Based on a revisit survey completed on February 7, 2024, it was determined that Armstrong Rehabilitation and Nursing Center failed to correct the deficiency identified during the survey of December 13, 2023, as related to the requirements of the 28 PA Code, Commonwealth of Pennsylvania Long Term Care Licensure Regulations.



 Plan of Correction:


§ 211.12(f.1)(4) LICENSURE Nursing services. :State only Deficiency.
(4) Effective July 1, 2023, a minimum of 1 LPN per 25 residents during the day, 1 LPN per 30 residents during the evening, and 1 LPN per 40 residents overnight.
Observations:


Based on review of nursing time schedules and staff interview, it was determined that the facility administrative staff failed to provide a minimum of one licensed practical nurse (LPN) per 25 residents during the day shift on two of nine days (2/5/24 and 2/6/24) and one LPN per 40 residents during the night shift on two of nine days (2/1/24 and 2/3/24).

Findings include:

Review of the facility census data and nursing time schedules revealed the following LPN staffing shortages:

7-3 shift:

2/5/24census 7520.00 actual hours22.50 hours required.
2/6/24census 7519.88 actual hours22.50 hours required.

11-7 shift:

2/1/24census 8012.00 actual hours15.00 hours required.
2/3/24census 788.17 actual hours14.63 hours required.

During an interview on 2/7/24, at 5:10 p.m. the Director of Nursing confirmed that the facility failed to provide LPN's on the day shift and on the night shift as required.
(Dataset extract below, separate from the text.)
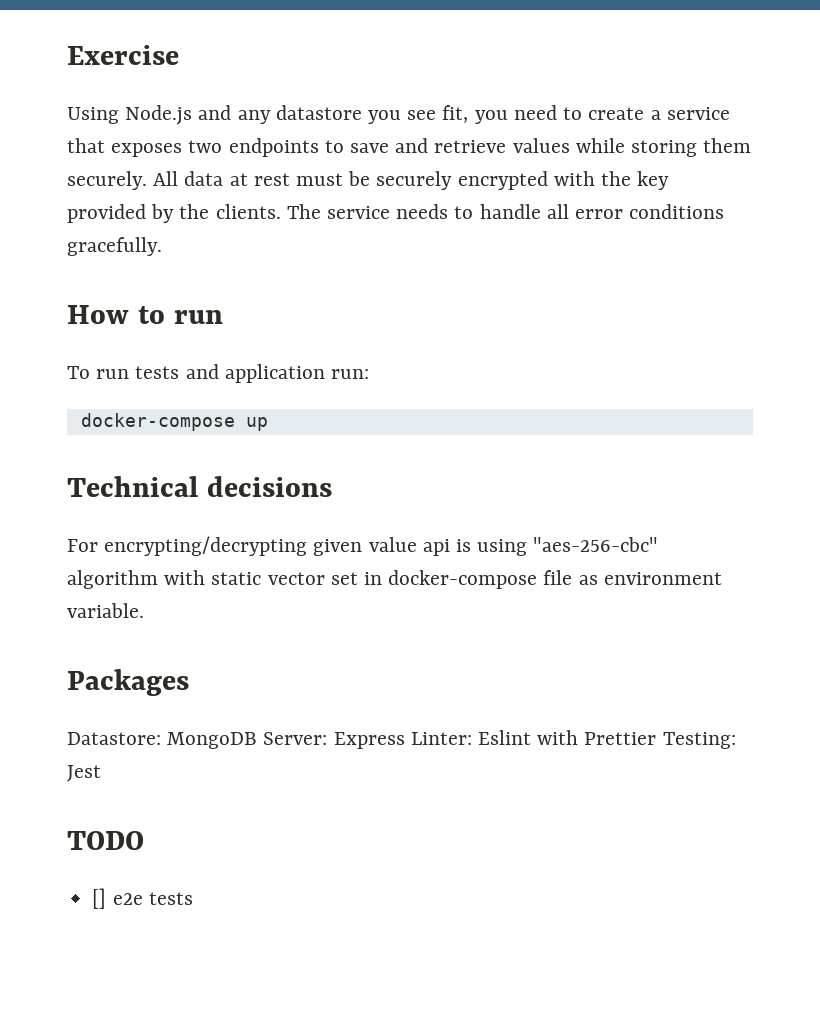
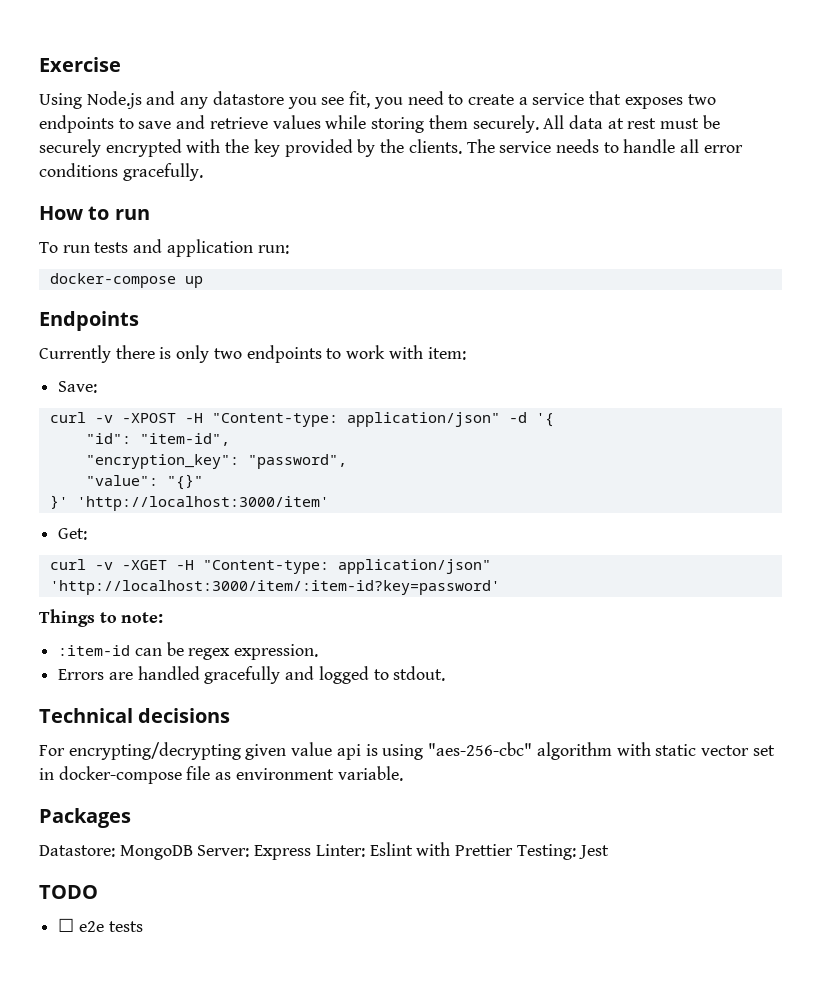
(268, 424) none -> [39,311,139,331] [39,345,466,363] [58,381,98,393] [49,412,554,427] [85,433,230,446] [85,454,347,469] [85,474,203,490] [49,495,329,511] [58,528,88,540] [49,559,491,574] [49,580,500,595] [39,609,164,627] [58,642,319,660] [58,666,446,684] // Endpoints // Currently there is only two endpoints to work with item: // Save: // curl -v -XPOST -H "Content-type: application/json" -d '{ // "id": "item-id", // "encryption_key": "password", // "value": "{}" // }' 'http://localhost:3000/item' // Get: // curl -v -XGET -H "Content-type: application/json" 'http://localhost:3000/item/:item-id?key=password' // Things to note: // :item-id can be regex expression. // Errors are handled gracefully and logged to stdout.
[92,888,107,909] [] -> [58,918,75,932] ☐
 Plan of Correction - To be completed: 03/08/2024

1. The residents had no negative outcome from not meeting a minimum of one LPN per twenty-five residents during the day, and one LPN per 40 residents on night shift.
2. DON/designee will provide the Staffing Coordinator with re-education on the Pennsylvania staffing requirements for ratios.
3. The facility has increased wages, hired additional staff and continue to hire, attend daily staffing meetings to track staffing and have added additional agency staff to utilize for staffing needs.
4. Staffing coordinator/designee will audit the ratios weekly x4 weeks and monthly x3 months.
5. Results of audits will be submitted to QAPI committee for tracking and further recommendations.